Ingenious Filmmaking and Visual Wanderlust

The filmmakers behind Influencers seem similarly resourceful about finding beautiful places to visit, although they were likely less nefarious about it. Most of the film appears to be shot on location, providing it a real-world weight that lingers even when many scenes involve a relatively small cast of people looking at digital devices.

It follows the same logic that made the James Bond movies look so persistently lavish for decades: Indeed, explosive action and special effects can display large spending, however just providing a kind of visual tour for the audience also feels deeply filmic. It’s also especially fitting for a narrative so rooted in the coexisting surface-level allure and desperate hustle involved in producing envy-inducing digital content.

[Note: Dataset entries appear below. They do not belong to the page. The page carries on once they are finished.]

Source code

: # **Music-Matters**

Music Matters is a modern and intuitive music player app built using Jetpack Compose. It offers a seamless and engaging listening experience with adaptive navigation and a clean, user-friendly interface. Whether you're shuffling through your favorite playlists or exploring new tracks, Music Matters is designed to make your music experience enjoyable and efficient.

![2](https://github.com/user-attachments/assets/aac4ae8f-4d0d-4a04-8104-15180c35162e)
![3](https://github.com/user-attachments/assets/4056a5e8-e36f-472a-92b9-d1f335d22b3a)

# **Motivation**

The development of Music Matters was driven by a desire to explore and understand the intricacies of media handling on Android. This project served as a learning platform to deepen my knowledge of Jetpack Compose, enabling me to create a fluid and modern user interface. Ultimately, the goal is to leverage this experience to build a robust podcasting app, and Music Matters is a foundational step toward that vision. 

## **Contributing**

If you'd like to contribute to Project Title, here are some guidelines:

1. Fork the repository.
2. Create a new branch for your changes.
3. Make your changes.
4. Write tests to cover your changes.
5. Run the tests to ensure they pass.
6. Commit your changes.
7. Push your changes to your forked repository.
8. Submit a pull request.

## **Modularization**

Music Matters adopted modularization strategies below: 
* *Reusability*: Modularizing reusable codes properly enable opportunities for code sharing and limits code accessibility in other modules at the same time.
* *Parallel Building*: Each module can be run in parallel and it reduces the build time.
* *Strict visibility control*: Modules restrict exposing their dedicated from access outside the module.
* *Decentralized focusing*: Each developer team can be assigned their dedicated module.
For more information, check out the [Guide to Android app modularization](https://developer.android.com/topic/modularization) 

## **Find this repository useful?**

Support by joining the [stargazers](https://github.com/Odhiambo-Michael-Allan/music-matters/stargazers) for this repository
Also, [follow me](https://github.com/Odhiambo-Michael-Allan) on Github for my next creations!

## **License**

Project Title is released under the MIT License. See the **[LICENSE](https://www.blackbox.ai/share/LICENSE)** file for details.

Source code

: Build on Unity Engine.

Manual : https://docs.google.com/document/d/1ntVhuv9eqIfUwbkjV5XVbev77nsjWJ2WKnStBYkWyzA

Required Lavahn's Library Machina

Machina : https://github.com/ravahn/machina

Every character visiting Bali, similar to those who were in Thailand in the original, seem to have entry to unbelievably stylish contemporary villas; films exist concerning beach rescuers which don't feature this much overhead swimming-pool footage. These individuals have to convincingly occupy these lush, remote places to emphasize the uneasy irony of how frequently everyone — including the woman wreaking vengeance on the influencers’ self-centered phoniness — nonetheless spends plenty of time in the glow of their screens.

Balanced Depictions and Digital-Age Suspense

At the same time, the director has not crafted a rant targeting the vacuousness of the influencer industry. While it is gratifying to watch CW exploit different internet celebrities, and a Hitchcockian sense of identification allows us to wish she evades capture, the filmmaker is relatively sympathetic to the key influencer figures. In the first movie, he keyed into the loneliness Madison felt during supposedly dream getaways. In this film, Harder seems to trust that just observing Jacob in action will make it clear that he’s peddling snake-oil masculinity to other doofuses; he avoids turning into a caricature the character further. He even gives Jacob a measure of dignity through depicting his genuine loyalty to his girlfriend; he’s a hypocrite, yet Ariana is a collaborator in his hypocrisy, not someone exploited of it.

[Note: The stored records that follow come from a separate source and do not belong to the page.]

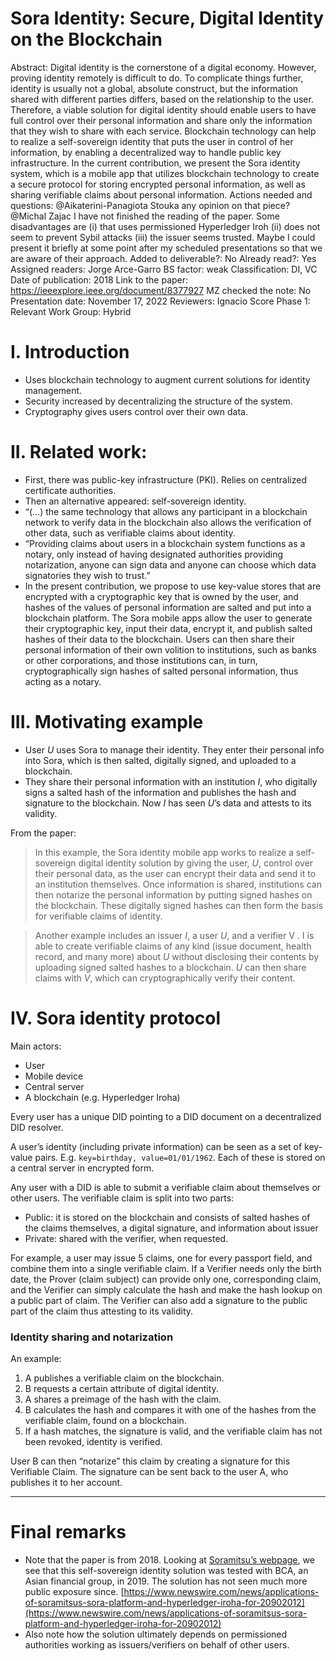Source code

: # Sora Identity: Secure, Digital Identity on the Blockchain

Abstract: Digital identity is the cornerstone of a digital economy. However, proving identity remotely is difficult to do. To complicate things further, identity is usually not a global, absolute construct, but the information shared with different parties differs, based on the relationship to the user. Therefore, a viable solution for digital identity should enable users to have full control over their personal information and share only the information that they wish to share with each service. Blockchain technology can help to realize a self-sovereign identity that puts the user in control of her information, by enabling a decentralized way to handle public key infrastructure. In the current contribution, we present the Sora identity system, which is a mobile app that utilizes blockchain technology to create a secure protocol for storing encrypted personal information, as well as sharing verifiable claims about personal information.
Actions needed and questions: @Aikaterini-Panagiota Stouka any opinion on that piece?  @Michal Zajac I have not finished the reading of the paper. Some disadvantages are (i)  that uses permissioned Hyperledger Iroh (ii) does not seem to prevent Sybil attacks (iii) the issuer seems trusted.  Maybe I could present it briefly at some point after my scheduled presentations so that we are aware of their approach.
Added to deliverable?: No
Already read?: Yes
Assigned readers: Jorge Arce-Garro
BS factor: weak
Classification: DI, VC
Date of publication: 2018
Link to the paper: https://ieeexplore.ieee.org/document/8377927
MZ checked the note: No
Presentation date: November 17, 2022
Reviewers: Ignacio
Score Phase 1: Relevant
Work Group: Hybrid

# I. Introduction

- Uses blockchain technology to augment current solutions for identity management.
- Security increased by decentralizing the structure of the system.
- Cryptography gives users control over their own data.

# II. Related work:

- First, there was public-key infrastructure (PKI). Relies on centralized certificate authorities.
- Then an alternative appeared: self-sovereign identity.
- “(…) the same technology that allows any participant in a blockchain network to verify data in the blockchain also allows the verification of other data, such as verifiable claims about identity.
- “Providing claims about users in a blockchain system functions as a notary, only instead of having designated authorities providing notarization, anyone can sign data and anyone can choose which data signatories they wish to trust.”
- In the present contribution, we propose to use key-value stores that are encrypted with a cryptographic key that is owned by the user, and hashes of the values of personal information are salted and put into a blockchain platform. The Sora mobile apps allow the user to generate their cryptographic key, input their data, encrypt it, and publish salted hashes of their data to the blockchain. Users can then share their personal information of their own volition to institutions, such as banks or other corporations, and those institutions can, in turn, cryptographically sign hashes of salted personal information, thus acting as a notary.

# III. Motivating example

- User $U$ uses Sora to manage their identity. They enter their personal info into Sora, which is then salted, digitally signed, and uploaded to a blockchain.
- They share their personal information with an institution $I$, who digitally signs a salted hash of the information and publishes the hash and signature to the blockchain. Now $I$ has seen $U$’s data and attests to its validity.

From the paper:

> In this example, the Sora identity mobile app works to realize a self-sovereign digital identity solution by giving the user, $U$, control over their personal data, as the user can encrypt their data and send it to an institution themselves. Once information is shared, institutions can then notarize the personal information by putting signed hashes on the blockchain. These digitally signed hashes can then form the basis for verifiable claims of identity.
> 

> Another example includes an issuer $I$, a user $U$, and a verifier V . I is able to create verifiable claims of any kind (issue document, health record, and many more) about $U$ without disclosing their contents by uploading signed salted hashes to a blockchain. $U$ can then share claims with $V$, which can cryptographically verify their content.
> 

# IV. Sora identity protocol

Main actors:

- User
- Mobile device
- Central server
- A blockchain (e.g. Hyperledger Iroha)

Every user has a unique DID pointing to a DID document on a decentralized DID resolver.

A user’s identity (including private information) can be seen as a set of key-value pairs. E.g. `key=birthday, value=01/01/1962`. Each of these is stored on a central server in encrypted form.

Any user with a DID is able to submit a verifiable claim about themselves or other users. The verifiable claim is split into two parts:

- Public: it is stored on the blockchain and consists of salted hashes of the claims themselves, a digital signature, and information about issuer
- Private: shared with the verifier, when requested.

For example, a user may issue 5 claims, one for every passport field, and combine them into a single verifiable claim. If a Verifier needs only the birth date, the Prover (claim subject) can provide only one, corresponding claim, and the Verifier can simply calculate the hash and make the hash lookup on a public part of claim. The Verifier can also add a signature to the public part of the claim thus attesting to its validity.

### Identity sharing and notarization

An example:

1. A publishes a verifiable claim on the blockchain.
2. B requests a certain attribute of digital identity.
3. A shares a preimage of the hash with the claim.
4. B calculates the hash and compares it with one of the hashes from the verifiable claim, found on a blockchain.
5. If a hash matches, the signature is valid, and the verifiable claim has not been revoked, identity is verified.

User B can then “notarize” this claim by creating a signature for this Verifiable Claim. The signature can be sent back to the user A, who publishes it to her account.

---

# Final remarks

- Note that the paper is from 2018. Looking at [Soramitsu’s webpage](https://soramitsu.co.jp/), we see that this self-sovereign identity solution was tested with BCA, an Asian financial group, in 2019. The solution has not seen much more public exposure since. [https://www.newswire.com/news/applications-of-soramitsus-sora-platform-and-hyperledger-iroha-for-20902012](https://www.newswire.com/news/applications-of-soramitsus-sora-platform-and-hyperledger-iroha-for-20902012)
- Also note how the solution ultimately depends on permissioned authorities working as issuers/verifiers on behalf of other users.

The other side of this balanced approach is that it may occasionally seem as if he’s nodding at bits of modern online life without investigating them. This is especially true regarding how he brings AI into the story, an intriguing development which misses the psychological edge it deserves. The retitled sequel of Influencers might give fans of the first movie hope for a larger-scale ante-upping, and the film ultimately delivers exactly that, with an appropriately wild final act. But before that, it resembles more a sleek Hitchcock thriller than a wild-eyed, technology-obsessed De Palma-style shocker. Influencers’ extensive use of actual places might also be what keeps it from seeming like utter horror. Our society might be saturated with content-churning influencers, digital deception, and self-serving tourism, but reality itself is still here, at least for now.

Anthony Barrett
Anthony Barrett

A digital strategist with over a decade of experience in tech innovation and content marketing, passionate about helping businesses adapt to digital transformation.